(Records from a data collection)

^^^^^^^^

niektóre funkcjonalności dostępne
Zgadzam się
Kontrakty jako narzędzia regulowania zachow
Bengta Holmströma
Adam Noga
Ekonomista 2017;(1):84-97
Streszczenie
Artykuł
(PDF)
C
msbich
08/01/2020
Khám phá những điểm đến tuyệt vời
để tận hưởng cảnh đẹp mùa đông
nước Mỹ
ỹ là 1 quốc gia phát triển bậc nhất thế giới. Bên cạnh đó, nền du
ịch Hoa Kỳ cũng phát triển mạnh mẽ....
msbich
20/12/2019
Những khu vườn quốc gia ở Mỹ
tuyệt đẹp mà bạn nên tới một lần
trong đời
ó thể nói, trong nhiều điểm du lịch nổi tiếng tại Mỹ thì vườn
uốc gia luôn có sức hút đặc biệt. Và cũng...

^^^^^^^^

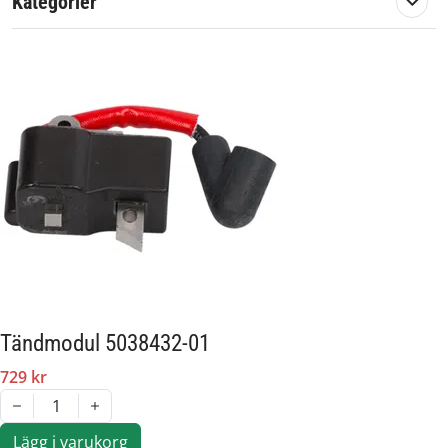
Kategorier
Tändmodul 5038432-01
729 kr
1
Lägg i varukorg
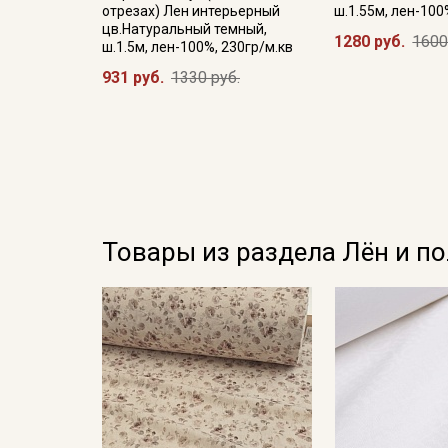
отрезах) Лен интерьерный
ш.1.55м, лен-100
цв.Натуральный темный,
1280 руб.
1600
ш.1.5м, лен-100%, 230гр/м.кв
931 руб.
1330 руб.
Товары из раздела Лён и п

^^^^^^^^

• **PROBLEM DETAILS**:
Print exactly the lines above, between the one holding "ỹ là 1 quốc" and the one holding "uốc gia luôn có sức hút đặc biệt. Và cũng...", inclusive, and nothing besides.

• **WRITTEN SOLUTION**:
ỹ là 1 quốc gia phát triển bậc nhất thế giới. Bên cạnh đó, nền du
ịch Hoa Kỳ cũng phát triển mạnh mẽ....
msbich
20/12/2019
Những khu vườn quốc gia ở Mỹ
tuyệt đẹp mà bạn nên tới một lần
trong đời
ó thể nói, trong nhiều điểm du lịch nổi tiếng tại Mỹ thì vườn
uốc gia luôn có sức hút đặc biệt. Và cũng...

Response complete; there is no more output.